Going A New Direction Or Shutting Down
Some sites have an expiration date. They can, for example, concern marketing campaigns for new products – once the product is launched and the first wave of advertising stops, the site simply isn’t needed anymore. In these cases, you might want to keep the site running, especially if it’s garnered enough publicity. Resetting your site removes just the published content, leaving the defining characteristics of the site intact (most importantly the site title, WordPress address and site address) which means that all your visitors will be able to use the links they’re accustomed to, but will have access to the new content, not being smothered by the old stuff.
A more permanent solution outside of changing the content you’re putting out would be to shut down your site altogether. You might think that you don’t need to follow up with any further actions, but remember, your content will still be available online, even if you’ve abandoned your site. Before pulling the plug it’s important to delete all your self-published content so it can’t be misused in the future.
There is no guarantee this would happen, but it’s always better be safe than sorry. Doing a reset beforehand ensures that, unless your past content is locally saved by someone it can’t be accessed. Keep in mind, completely removing something from the internet is impossible, but with just a few small actions, resetting being first among them you’re both protecting yourself and your intellectual property.
You might come across those unfortunate situations where your sites security has been breached. Of course, the first thing on your mind would be changing, updating and upgrading your security settings, looking beyond the obvious you’ll want to protect your content. Resetting your site is just the first step in that process. If you’ve been keeping regular backups this shouldn’t present a problem.

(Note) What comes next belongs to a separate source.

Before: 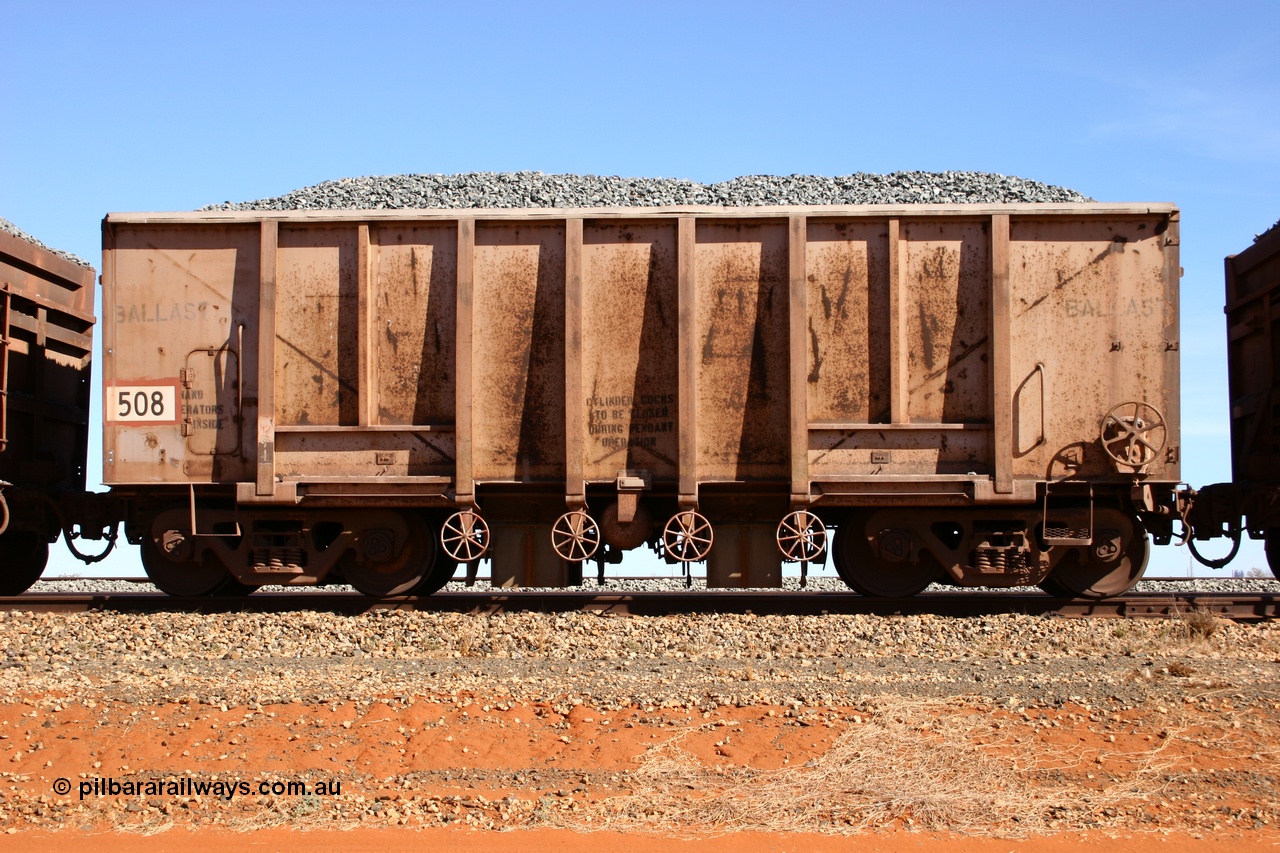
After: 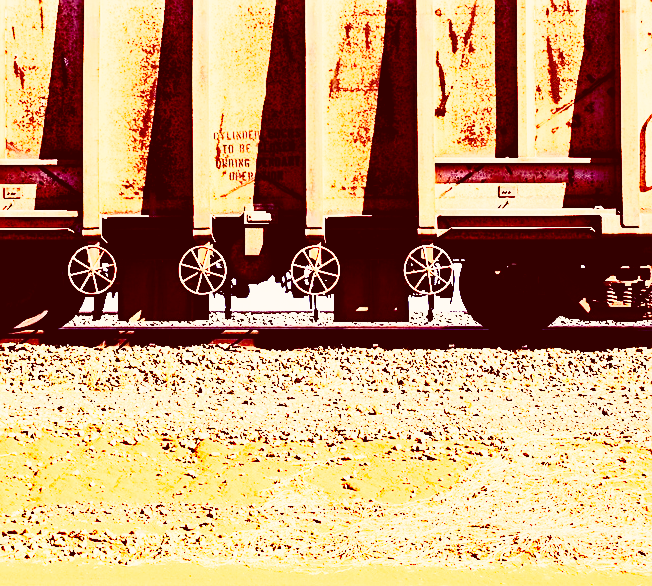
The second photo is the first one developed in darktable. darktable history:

In the most severe cases you might even want to consider both a complete content reset as well as all other specific parts of the site just in case. Dealing with any kind of security breach can be extremely taxing, but the most important thing you need to do is to ensure it won’t happen again. Running a complete sweep and starting over is the most foolproof way of doing precisely that.

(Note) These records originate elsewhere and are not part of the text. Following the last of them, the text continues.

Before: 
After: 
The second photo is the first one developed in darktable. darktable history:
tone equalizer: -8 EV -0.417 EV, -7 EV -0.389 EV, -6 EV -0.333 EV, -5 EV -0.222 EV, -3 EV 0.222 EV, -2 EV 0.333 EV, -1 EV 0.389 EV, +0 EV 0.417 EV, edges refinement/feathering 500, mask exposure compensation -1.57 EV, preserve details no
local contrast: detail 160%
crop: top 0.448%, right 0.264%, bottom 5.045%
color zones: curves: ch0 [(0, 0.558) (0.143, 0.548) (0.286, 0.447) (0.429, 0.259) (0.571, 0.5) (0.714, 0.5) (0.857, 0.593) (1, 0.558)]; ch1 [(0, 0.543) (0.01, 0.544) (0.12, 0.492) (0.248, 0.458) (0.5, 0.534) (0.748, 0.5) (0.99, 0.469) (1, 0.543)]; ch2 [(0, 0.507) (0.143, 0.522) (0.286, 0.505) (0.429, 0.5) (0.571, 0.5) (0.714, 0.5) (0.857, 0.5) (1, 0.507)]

WP reset is essentially a simple plugin, but also one that every site should have active. You won’t be using it for your everyday practices, but when you’ll need it when it’s most crucial. You can use it fully to completely wipe the slate clean for a site and you can use it sparsely to target specific data, making it highly flexible.
Don’t let the straightforwardness fool you. All of the features that are present are logically put into place and work both individually and as a whole. The reason why it’s simple to use is because all the different aspects work so well together. When working with such a delicate part of maintaining a site it’s important to have no qualms about what you’re doing – having a well-developed, user friendly interface helps a great deal.
No matter what kind of site you’re running you should always have a plugin like WP Reset present for those unexpected situations you can’t account for in advance.